- _Exercise details_:
Please count the lines below that contain the string "white", and reply with only that number.

- _Input material_:
*** Begin section ***
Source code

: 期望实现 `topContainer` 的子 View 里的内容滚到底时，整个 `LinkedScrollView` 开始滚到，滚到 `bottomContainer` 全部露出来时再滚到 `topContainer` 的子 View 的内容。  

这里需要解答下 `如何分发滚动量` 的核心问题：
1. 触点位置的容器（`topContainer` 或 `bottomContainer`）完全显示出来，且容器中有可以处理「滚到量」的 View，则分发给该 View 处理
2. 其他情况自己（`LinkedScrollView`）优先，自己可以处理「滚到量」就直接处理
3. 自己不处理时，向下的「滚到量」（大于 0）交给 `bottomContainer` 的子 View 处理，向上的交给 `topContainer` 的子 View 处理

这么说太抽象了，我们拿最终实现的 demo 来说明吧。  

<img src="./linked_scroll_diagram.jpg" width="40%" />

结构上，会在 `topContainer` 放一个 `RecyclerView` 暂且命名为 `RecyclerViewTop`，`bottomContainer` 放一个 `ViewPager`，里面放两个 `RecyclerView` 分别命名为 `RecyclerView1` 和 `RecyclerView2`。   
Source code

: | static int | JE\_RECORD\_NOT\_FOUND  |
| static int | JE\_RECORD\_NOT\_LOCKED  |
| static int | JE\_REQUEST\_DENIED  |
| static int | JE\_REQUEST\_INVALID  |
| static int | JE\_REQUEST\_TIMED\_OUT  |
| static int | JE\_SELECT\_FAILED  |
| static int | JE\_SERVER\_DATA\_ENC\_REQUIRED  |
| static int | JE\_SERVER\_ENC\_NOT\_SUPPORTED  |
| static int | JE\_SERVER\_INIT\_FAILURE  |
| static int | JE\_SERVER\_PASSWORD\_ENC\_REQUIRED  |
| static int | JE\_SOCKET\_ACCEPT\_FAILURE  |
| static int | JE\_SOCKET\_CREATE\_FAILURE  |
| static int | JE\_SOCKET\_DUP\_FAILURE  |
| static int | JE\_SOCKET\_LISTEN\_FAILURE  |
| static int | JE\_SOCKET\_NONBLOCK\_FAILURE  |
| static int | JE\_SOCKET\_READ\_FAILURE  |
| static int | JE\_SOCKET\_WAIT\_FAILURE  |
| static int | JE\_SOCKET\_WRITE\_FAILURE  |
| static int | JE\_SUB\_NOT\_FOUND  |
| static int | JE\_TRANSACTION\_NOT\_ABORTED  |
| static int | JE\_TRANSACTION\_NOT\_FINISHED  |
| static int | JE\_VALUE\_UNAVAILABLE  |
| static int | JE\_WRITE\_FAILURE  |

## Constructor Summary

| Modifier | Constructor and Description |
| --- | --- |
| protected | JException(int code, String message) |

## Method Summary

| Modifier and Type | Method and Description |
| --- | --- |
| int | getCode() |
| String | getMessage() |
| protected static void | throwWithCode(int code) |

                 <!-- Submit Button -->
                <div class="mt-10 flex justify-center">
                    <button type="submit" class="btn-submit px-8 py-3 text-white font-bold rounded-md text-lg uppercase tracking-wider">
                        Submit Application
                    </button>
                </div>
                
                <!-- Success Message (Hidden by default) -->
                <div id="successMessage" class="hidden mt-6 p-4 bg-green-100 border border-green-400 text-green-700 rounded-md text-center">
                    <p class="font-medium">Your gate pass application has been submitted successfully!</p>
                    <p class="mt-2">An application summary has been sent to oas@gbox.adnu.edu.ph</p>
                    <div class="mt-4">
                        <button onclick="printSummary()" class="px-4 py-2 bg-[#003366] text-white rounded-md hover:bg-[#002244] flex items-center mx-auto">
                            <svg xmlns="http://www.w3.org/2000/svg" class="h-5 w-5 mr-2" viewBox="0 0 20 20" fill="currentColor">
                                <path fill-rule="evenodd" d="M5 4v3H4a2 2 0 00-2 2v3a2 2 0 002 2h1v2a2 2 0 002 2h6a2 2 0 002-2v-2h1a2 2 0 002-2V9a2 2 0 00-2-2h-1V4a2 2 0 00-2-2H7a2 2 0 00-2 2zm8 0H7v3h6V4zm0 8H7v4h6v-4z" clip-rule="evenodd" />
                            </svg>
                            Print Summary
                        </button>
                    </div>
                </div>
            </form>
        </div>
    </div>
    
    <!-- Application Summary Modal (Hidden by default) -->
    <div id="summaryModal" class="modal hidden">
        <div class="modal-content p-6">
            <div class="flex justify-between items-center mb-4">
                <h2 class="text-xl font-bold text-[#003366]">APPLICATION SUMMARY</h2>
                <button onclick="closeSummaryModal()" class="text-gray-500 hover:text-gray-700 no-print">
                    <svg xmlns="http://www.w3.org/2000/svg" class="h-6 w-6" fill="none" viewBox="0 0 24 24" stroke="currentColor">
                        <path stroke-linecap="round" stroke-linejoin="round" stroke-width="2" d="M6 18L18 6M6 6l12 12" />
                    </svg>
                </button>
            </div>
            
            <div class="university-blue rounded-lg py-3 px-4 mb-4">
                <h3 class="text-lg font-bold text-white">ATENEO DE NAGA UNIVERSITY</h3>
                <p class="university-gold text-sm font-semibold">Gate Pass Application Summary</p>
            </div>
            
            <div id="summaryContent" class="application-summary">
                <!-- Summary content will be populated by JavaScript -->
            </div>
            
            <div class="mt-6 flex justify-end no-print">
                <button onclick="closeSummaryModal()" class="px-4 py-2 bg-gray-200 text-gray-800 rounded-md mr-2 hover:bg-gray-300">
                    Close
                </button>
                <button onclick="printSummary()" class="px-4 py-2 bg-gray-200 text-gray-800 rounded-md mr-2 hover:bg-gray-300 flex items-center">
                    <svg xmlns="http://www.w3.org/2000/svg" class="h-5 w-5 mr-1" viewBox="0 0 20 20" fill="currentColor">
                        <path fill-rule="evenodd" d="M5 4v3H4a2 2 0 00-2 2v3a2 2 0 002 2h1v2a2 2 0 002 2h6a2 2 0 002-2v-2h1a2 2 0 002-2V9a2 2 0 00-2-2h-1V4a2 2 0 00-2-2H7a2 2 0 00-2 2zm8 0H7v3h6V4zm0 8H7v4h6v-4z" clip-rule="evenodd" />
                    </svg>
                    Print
*** End section ***
- _Result of the exercise_:
3